Through machine learning, this study used the heat map of the distribution of the COVID-19 epidemic in Macau to derive the urban form, and the following conclusions can be drawn:

(1) Through CGAN, the distribution area of the COVID-19 epidemic can be used to deduce urban forms that may be high-risk and prone to epidemics. This method has potential applications and practical value in the field of future urban design. The relationship between the spatial form of urban risk-prone areas and the degree of epidemic distribution is predicted by the model, and urban design iteration is carried out, which also has certain universality and reference in other cities.

(2) From the results of model training and model application, it can be seen that, when the urban epidemic distribution heatmap was used as the input data for learning, the stability of the model learning results was poor, but the accuracy gradually improved. Under the consideration of saving machine load and learning time cost, the prediction accuracy of the model after 200 iterations of learning and training could basically meet the requirements of target prediction.

(3) From the comparison of the epidemic distribution heat map, the actual urban form area, and the derived urban form area, it can be seen that the combination of urban forms is related to the risk of epidemic occurrence. Larger buildings have a high degree of overlap with the distribution of COVID-19 epidemic hotspots. Areas with a high degree of road enclosure highly overlap with the distribution of COVID-19 epidemic hotspots. These two types of urban forms require special attention. Green public open spaces and squares have an inhibitory effect on the distribution of the COVID-19 epidemic. Reducing the building volume and density can not only increase the area of green public open space and squares, but also help reduce the distribution of the COVID-19 epidemic.

The spread of the COVID-19 outbreak has caused the public to rethink the issue of public health governance.
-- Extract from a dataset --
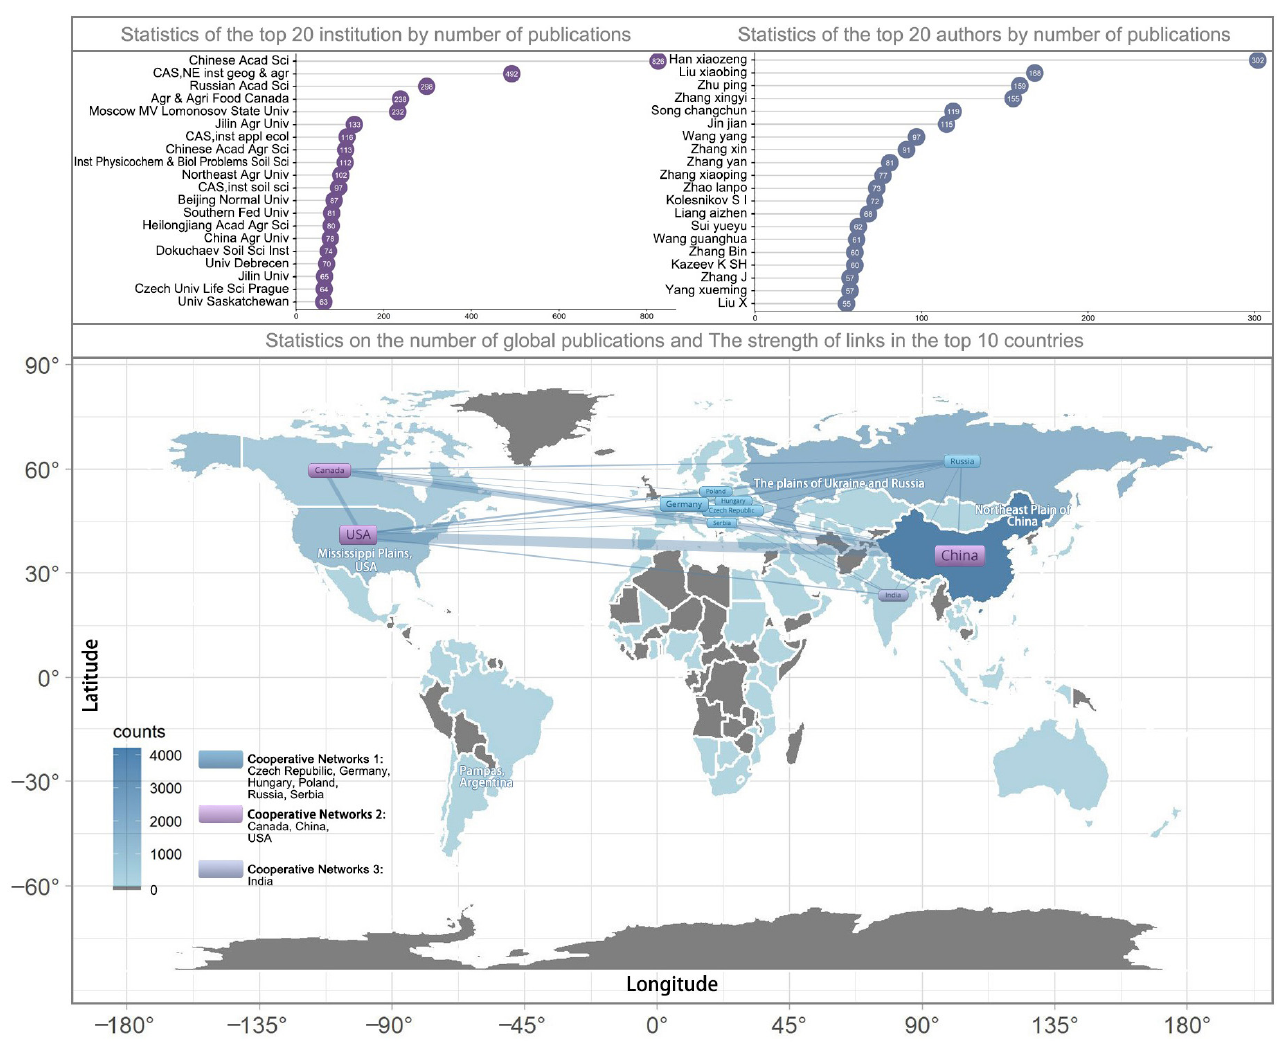
Figure 5. Relevant institutions, core authors, and the number of articles published globally, January 2000 to September 2021. Summary of the top 20 institutions and top 20 authors by the number of publications. Summary of the number of global publications and the significant links in the top 10 countries.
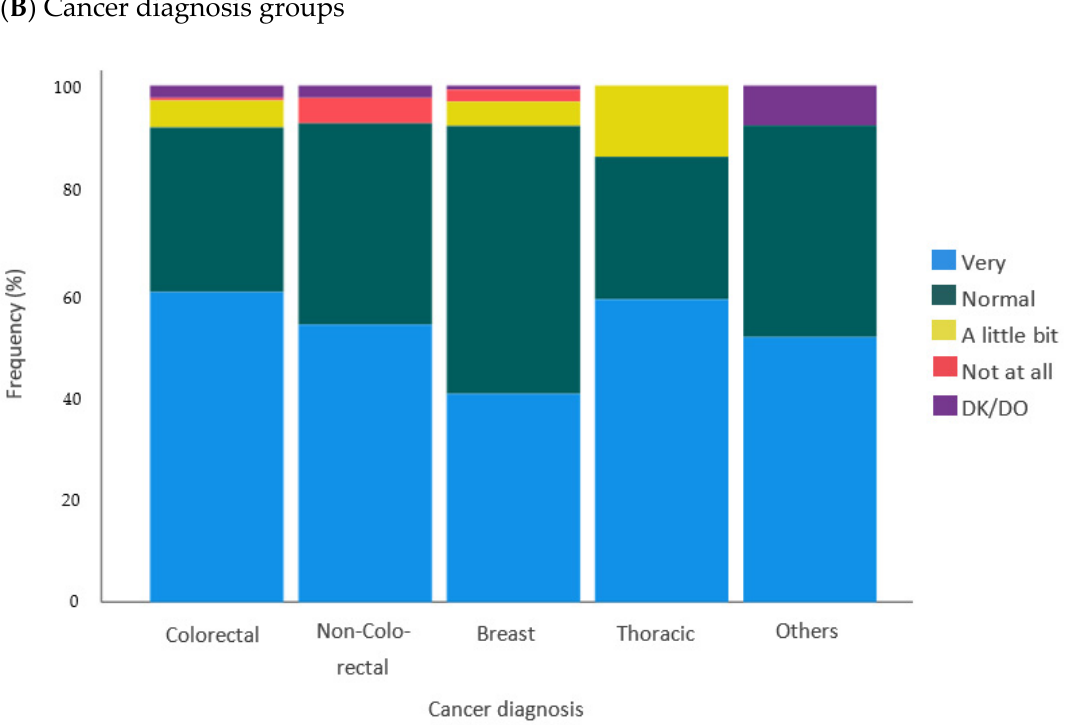
Figure 3. Second question (Q2) regarding sex group ( A ) and cancer diagnosis ( B ). Q4: Did the oncologists’ telephone visit comfort you regarding your disease and its control?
At the same time, it also allows government departments, planners and architects, and experts and scholars to rethink the sustainable development of urban decision making. Needless to say, in addition to epidemic spread, policymakers and planners must consider many other factors when considering residential density, such as economic thresholds and dynamism, social mix and dynamism, urban sprawl, and per capita infrastructure costs. The impact of building density and urban form is part of the comprehensive consideration, which has significance for auxiliary decision making. The method of deriving urban form through machine learning can refer to design types that avoid high risks, which can be used as an important reference for urban planning and design in practical applications. In order to reduce the possibility of outbreaks of epidemic risk in urban space design, architects and researchers can make comparisons on the basis of the results derived from the distribution of epidemic hotspots, as well as adjust the design of urban textures, such as building density, roads, and green space layout.